*WORK INSTRUCTIONS*: Among the records below, find each line that includes the string "pipes" and copy it.

╭─ INPUT DATA

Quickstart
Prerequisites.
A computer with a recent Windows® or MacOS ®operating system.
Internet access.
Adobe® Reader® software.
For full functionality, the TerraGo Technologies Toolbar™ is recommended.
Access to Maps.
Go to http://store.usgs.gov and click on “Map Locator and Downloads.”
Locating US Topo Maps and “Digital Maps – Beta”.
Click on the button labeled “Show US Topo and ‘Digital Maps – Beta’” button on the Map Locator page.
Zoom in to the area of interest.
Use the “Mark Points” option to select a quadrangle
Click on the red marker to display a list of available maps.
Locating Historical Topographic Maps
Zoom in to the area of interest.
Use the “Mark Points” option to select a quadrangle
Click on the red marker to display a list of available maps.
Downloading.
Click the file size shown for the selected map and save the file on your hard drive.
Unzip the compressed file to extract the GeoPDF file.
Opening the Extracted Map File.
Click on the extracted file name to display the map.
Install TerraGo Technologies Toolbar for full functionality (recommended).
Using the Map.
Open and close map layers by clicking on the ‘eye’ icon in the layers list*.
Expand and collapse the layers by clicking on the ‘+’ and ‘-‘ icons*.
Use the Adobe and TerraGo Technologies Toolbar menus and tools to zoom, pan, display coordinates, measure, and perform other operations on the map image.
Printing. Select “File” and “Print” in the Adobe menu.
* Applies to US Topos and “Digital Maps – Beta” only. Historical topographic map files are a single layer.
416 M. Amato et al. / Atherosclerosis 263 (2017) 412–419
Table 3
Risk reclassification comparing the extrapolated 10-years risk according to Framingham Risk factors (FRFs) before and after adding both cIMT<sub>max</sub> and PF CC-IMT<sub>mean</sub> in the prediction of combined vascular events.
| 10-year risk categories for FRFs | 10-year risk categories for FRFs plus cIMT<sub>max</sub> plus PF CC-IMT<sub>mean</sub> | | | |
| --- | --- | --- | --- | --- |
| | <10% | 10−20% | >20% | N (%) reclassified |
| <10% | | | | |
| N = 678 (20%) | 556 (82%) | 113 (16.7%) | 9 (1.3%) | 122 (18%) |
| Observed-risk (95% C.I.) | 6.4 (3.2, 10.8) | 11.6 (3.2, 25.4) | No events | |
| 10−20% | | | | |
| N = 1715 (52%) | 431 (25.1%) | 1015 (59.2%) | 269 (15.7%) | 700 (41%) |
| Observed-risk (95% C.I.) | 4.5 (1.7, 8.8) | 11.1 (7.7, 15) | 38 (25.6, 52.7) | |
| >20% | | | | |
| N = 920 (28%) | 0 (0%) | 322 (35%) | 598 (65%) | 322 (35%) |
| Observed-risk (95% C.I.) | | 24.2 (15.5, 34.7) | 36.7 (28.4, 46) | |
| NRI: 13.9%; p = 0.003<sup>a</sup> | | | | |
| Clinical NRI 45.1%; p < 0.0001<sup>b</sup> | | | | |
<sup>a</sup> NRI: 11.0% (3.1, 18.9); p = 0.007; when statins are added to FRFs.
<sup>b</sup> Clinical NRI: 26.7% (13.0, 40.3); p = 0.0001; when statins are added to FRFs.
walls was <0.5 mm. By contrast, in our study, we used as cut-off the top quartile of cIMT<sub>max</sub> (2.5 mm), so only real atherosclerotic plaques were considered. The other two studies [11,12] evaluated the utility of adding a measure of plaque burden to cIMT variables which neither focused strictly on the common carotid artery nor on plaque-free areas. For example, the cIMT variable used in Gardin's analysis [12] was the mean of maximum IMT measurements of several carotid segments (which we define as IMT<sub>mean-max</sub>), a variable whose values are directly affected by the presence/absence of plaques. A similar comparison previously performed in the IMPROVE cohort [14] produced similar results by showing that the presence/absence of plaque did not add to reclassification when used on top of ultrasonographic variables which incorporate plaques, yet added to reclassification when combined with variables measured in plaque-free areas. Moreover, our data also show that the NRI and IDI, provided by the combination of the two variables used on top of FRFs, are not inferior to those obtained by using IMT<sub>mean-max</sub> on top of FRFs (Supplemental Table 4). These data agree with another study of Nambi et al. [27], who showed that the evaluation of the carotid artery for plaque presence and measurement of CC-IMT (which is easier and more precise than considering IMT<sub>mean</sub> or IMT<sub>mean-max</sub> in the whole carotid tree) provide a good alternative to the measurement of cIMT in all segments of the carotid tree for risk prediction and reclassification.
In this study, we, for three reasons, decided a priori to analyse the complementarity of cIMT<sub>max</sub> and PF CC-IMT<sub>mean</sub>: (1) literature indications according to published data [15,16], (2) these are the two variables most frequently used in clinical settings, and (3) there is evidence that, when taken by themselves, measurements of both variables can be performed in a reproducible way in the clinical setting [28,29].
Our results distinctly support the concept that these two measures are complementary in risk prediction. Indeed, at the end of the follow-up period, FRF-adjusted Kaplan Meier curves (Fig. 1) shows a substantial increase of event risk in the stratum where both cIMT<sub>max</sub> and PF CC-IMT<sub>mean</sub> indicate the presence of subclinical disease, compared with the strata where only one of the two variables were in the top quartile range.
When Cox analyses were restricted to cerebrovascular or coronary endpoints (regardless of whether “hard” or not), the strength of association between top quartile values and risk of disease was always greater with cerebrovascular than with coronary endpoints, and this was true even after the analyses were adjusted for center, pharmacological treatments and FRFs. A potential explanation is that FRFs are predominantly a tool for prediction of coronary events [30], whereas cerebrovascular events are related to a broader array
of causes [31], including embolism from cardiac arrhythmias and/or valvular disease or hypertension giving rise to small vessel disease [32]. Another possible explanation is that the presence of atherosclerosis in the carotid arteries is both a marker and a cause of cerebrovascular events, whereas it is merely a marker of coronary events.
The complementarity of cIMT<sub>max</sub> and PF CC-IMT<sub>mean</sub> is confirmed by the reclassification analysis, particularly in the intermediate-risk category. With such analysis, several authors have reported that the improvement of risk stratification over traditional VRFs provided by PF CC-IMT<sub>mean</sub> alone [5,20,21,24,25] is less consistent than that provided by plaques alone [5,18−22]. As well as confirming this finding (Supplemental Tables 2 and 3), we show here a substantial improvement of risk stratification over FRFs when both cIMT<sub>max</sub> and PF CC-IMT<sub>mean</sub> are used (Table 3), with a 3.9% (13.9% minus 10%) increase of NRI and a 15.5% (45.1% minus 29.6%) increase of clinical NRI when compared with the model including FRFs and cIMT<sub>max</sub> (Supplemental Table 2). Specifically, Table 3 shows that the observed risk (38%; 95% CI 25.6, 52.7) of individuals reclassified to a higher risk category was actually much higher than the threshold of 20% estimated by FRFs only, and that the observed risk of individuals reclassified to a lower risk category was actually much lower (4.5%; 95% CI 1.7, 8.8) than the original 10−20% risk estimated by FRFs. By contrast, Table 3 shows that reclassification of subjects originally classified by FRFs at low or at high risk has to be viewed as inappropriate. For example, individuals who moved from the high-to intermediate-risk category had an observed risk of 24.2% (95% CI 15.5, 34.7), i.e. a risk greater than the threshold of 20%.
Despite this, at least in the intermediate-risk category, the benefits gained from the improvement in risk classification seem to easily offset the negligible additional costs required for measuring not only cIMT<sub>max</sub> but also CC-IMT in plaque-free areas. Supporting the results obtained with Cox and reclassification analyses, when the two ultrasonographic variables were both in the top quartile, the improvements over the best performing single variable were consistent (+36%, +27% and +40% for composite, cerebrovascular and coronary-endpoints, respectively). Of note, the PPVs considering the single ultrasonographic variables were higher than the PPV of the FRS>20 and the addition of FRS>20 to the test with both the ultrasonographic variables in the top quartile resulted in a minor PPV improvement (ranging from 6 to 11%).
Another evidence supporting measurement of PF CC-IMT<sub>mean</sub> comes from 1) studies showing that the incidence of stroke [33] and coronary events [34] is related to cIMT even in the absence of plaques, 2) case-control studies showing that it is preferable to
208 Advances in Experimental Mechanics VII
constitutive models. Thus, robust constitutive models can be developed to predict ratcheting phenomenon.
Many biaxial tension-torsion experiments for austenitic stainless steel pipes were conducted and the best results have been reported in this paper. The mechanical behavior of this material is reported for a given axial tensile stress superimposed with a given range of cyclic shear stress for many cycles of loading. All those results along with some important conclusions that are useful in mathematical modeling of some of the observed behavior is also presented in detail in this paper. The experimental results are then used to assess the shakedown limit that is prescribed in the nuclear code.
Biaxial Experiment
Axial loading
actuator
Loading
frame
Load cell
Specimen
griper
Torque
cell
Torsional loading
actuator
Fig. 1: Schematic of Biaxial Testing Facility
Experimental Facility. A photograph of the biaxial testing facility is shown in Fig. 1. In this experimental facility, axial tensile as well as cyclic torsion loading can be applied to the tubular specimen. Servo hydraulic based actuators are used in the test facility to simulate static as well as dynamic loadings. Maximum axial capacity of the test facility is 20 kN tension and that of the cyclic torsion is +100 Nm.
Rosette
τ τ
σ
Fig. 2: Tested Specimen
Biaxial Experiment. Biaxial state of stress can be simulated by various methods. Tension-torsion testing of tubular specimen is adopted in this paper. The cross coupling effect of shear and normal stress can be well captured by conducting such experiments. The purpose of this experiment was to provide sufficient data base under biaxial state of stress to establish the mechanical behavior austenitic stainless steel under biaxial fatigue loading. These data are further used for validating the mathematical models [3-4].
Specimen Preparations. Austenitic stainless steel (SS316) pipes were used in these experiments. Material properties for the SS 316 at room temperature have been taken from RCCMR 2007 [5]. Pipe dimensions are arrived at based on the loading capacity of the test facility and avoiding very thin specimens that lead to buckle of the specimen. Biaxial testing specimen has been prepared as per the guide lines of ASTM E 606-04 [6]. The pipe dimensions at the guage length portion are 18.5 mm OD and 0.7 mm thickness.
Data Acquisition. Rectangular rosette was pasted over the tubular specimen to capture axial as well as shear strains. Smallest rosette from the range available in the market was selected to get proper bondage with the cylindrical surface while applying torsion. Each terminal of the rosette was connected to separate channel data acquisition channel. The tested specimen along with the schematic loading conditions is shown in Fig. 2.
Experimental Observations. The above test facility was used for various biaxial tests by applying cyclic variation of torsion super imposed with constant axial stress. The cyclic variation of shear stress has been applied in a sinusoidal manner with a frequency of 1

╰─

*ANSWER FOR THE TASK*:
Many biaxial tension-torsion experiments for austenitic stainless steel pipes were conducted and the best results have been reported in this paper. The mechanical behavior of this material is reported for a given axial tensile stress superimposed with a given range of cyclic shear stress for many cycles of loading. All those results along with some important conclusions that are useful in mathematical modeling of some of the observed behavior is also presented in detail in this paper. The experimental results are then used to assess the shakedown limit that is prescribed in the nuclear code.
Specimen Preparations. Austenitic stainless steel (SS316) pipes were used in these experiments. Material properties for the SS 316 at room temperature have been taken from RCCMR 2007 [5]. Pipe dimensions are arrived at based on the loading capacity of the test facility and avoiding very thin specimens that lead to buckle of the specimen. Biaxial testing specimen has been prepared as per the guide lines of ASTM E 606-04 [6]. The pipe dimensions at the guage length portion are 18.5 mm OD and 0.7 mm thickness.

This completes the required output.